Segment Start: RAW DATA
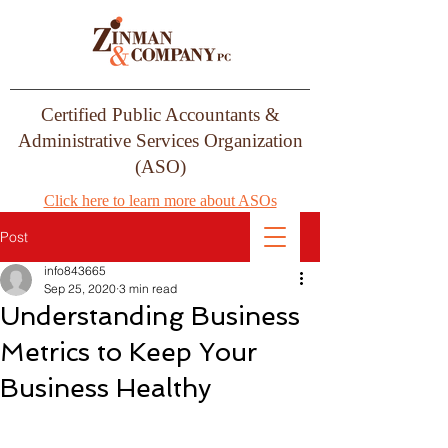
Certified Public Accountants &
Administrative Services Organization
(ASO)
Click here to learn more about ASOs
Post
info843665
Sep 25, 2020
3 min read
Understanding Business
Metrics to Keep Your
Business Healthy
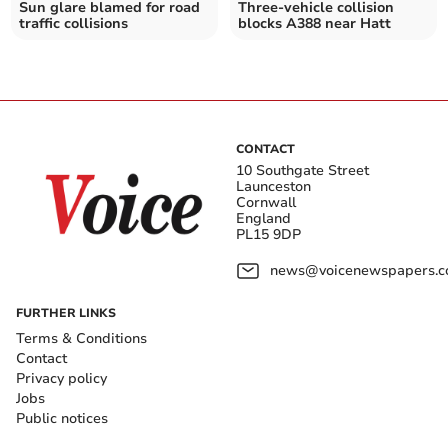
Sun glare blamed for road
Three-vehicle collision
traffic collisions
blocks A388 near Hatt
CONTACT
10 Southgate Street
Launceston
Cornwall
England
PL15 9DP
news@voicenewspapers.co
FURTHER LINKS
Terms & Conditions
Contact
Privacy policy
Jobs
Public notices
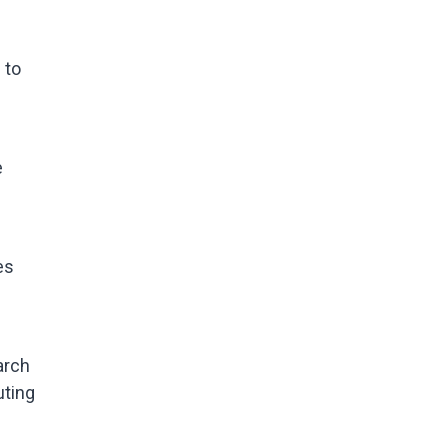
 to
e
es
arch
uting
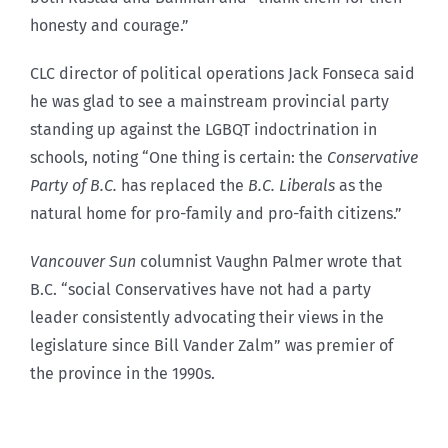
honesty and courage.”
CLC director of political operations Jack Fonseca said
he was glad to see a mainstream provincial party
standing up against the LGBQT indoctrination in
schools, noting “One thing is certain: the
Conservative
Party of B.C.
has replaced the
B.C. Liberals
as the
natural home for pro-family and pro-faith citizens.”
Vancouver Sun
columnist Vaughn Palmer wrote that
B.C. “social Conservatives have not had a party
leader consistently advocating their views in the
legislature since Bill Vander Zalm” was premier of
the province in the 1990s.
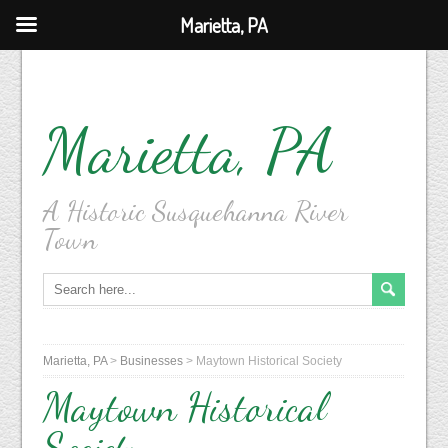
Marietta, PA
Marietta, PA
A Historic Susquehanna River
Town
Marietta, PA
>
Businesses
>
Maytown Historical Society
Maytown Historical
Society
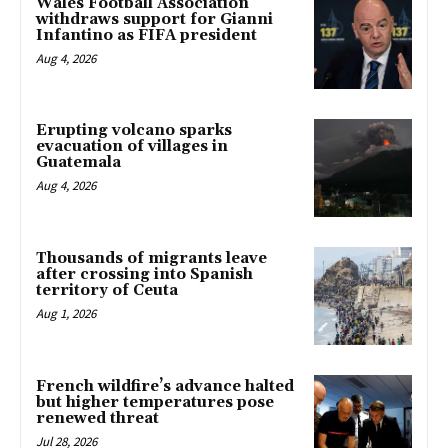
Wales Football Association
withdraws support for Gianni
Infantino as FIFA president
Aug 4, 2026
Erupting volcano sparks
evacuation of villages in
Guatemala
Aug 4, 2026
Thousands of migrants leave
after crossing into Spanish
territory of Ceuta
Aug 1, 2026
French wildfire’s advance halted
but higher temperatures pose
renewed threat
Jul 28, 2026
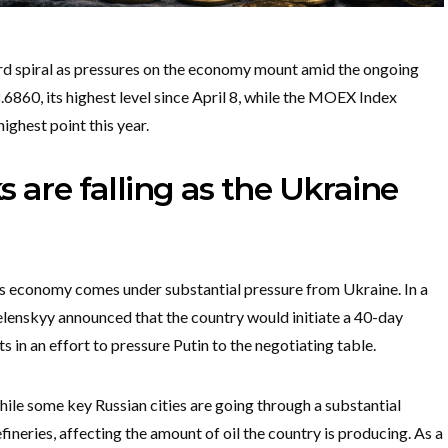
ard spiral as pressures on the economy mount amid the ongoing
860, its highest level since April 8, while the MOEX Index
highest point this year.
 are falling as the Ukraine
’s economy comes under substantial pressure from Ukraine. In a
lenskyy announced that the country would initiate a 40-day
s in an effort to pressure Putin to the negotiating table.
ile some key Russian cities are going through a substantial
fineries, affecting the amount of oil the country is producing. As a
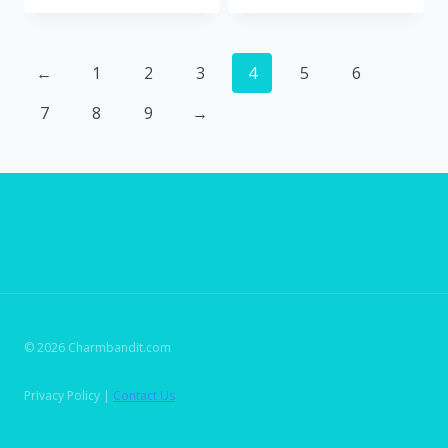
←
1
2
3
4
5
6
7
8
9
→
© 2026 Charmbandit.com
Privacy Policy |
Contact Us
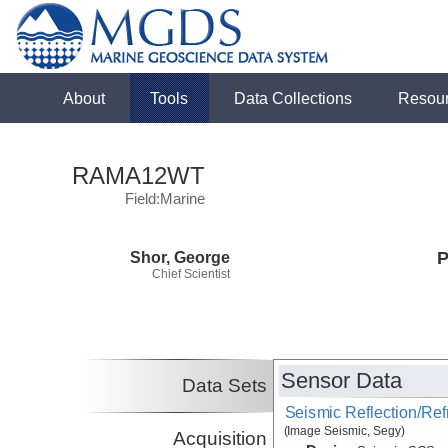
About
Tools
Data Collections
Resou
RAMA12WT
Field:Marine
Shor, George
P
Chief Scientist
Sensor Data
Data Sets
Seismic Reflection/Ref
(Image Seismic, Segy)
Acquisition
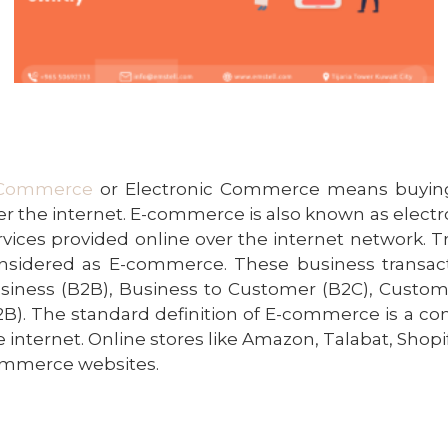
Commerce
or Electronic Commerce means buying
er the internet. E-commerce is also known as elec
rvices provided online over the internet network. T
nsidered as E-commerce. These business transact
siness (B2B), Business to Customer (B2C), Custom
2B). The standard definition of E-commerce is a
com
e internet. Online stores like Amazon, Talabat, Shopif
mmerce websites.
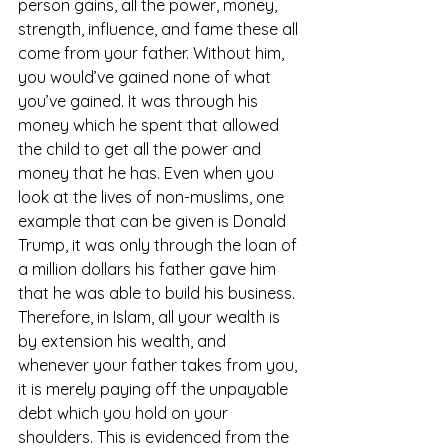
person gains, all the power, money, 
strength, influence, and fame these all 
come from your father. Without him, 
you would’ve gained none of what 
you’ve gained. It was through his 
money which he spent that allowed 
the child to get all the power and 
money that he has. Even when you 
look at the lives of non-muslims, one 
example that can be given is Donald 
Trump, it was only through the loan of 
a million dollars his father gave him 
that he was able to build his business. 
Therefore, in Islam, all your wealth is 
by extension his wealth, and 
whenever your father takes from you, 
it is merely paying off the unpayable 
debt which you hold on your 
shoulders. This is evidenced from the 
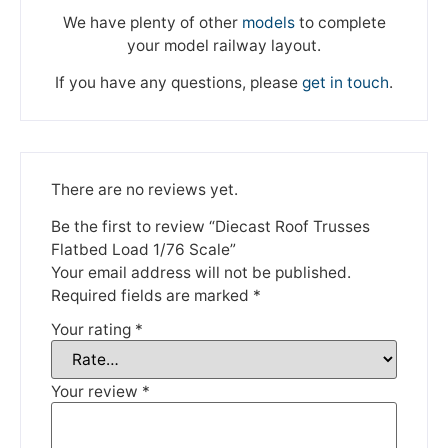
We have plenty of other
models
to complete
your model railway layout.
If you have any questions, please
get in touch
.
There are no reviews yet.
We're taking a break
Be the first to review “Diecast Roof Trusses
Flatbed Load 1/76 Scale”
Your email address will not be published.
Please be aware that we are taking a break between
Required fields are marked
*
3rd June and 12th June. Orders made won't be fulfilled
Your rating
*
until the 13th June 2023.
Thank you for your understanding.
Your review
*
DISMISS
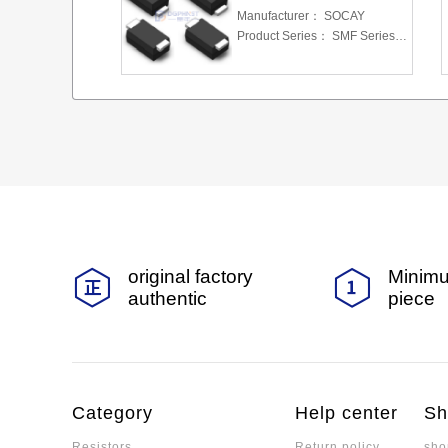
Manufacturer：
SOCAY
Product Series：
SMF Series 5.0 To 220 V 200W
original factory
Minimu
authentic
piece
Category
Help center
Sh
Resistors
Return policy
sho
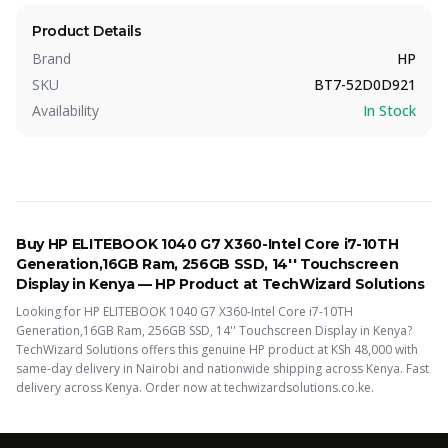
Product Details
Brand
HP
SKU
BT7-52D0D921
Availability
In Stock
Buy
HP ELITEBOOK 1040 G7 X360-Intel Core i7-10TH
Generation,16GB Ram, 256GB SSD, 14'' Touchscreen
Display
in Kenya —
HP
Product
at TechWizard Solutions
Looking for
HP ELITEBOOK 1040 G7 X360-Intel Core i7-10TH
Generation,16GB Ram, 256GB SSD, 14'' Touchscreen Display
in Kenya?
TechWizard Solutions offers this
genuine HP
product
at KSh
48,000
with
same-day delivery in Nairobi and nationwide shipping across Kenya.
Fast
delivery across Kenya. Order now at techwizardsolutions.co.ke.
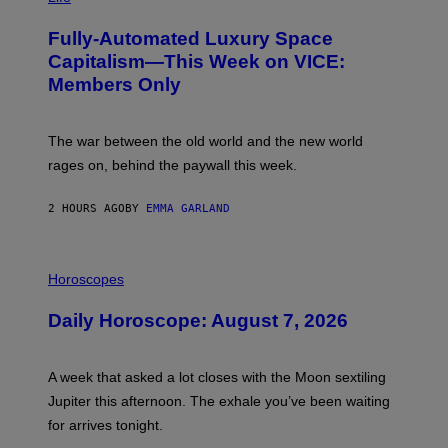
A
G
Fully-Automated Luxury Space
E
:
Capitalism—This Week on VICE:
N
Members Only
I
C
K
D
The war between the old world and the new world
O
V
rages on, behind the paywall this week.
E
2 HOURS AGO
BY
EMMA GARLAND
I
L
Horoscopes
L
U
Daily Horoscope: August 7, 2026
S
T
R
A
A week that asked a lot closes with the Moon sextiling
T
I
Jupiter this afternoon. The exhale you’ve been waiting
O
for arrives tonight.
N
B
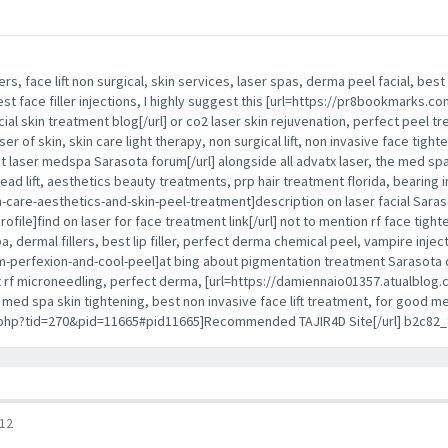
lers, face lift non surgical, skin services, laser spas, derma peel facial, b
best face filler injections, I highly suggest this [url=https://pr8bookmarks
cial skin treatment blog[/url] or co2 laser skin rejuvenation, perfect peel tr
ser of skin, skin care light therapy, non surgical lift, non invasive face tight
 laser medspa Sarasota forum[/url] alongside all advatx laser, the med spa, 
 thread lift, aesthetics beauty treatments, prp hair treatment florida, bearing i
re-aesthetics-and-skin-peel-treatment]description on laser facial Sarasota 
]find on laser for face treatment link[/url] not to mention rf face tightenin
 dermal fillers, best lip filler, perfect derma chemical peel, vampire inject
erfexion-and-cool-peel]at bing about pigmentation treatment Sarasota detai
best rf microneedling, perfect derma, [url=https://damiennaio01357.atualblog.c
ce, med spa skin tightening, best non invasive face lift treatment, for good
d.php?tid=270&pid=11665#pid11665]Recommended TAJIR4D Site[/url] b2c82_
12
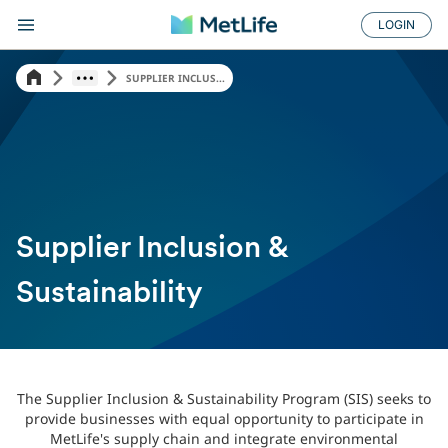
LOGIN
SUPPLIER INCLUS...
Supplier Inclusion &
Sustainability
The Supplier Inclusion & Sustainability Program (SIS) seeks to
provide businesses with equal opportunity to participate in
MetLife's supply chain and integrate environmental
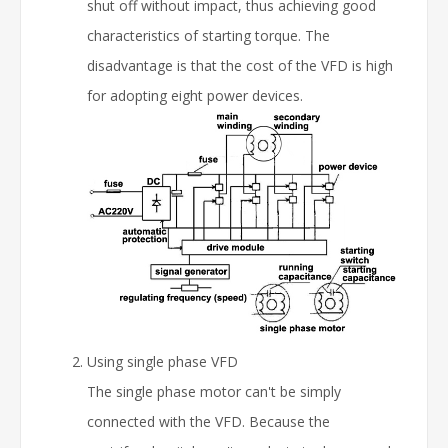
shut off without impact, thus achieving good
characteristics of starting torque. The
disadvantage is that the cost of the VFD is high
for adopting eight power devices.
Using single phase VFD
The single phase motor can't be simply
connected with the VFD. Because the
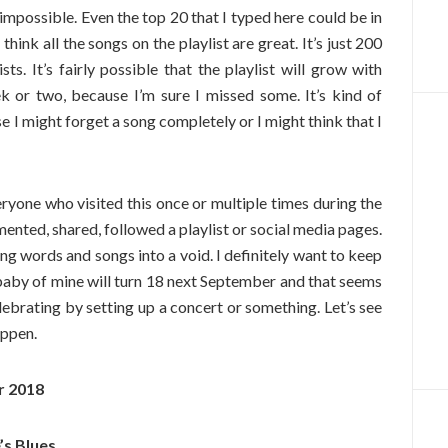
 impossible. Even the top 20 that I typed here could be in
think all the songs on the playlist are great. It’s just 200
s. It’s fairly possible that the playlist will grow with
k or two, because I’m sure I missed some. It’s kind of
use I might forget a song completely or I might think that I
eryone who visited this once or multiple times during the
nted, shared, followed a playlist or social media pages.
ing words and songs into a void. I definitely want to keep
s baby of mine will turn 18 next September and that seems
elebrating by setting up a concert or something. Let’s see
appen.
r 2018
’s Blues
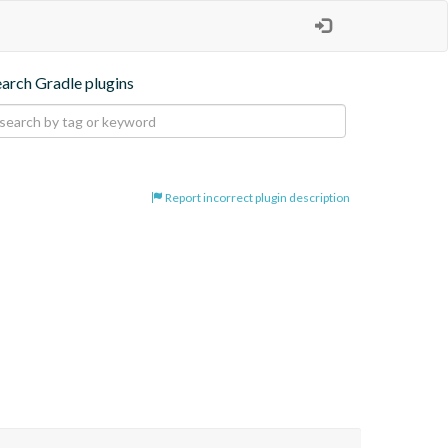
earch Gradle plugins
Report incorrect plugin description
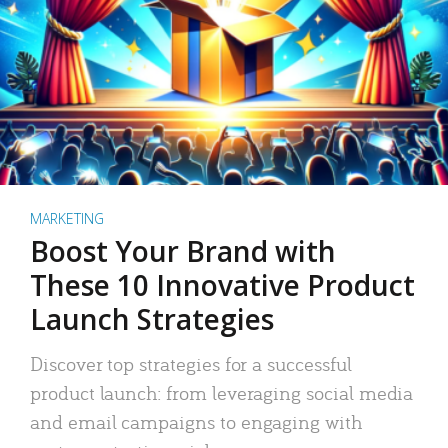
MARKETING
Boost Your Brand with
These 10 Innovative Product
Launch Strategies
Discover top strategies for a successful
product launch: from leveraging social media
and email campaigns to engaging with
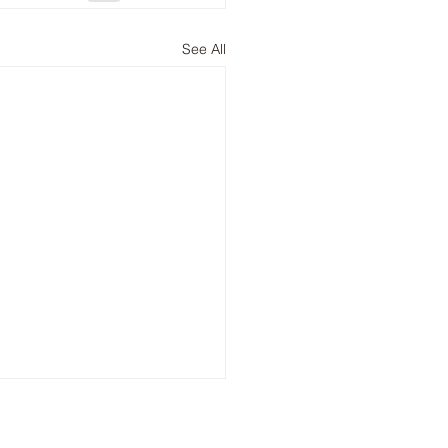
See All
Segment End: RAW DATA
* ACTION ITEM
A single number is the whole answer: how many lines of the records contain the word "which".

* EXPECTED ANSWER
2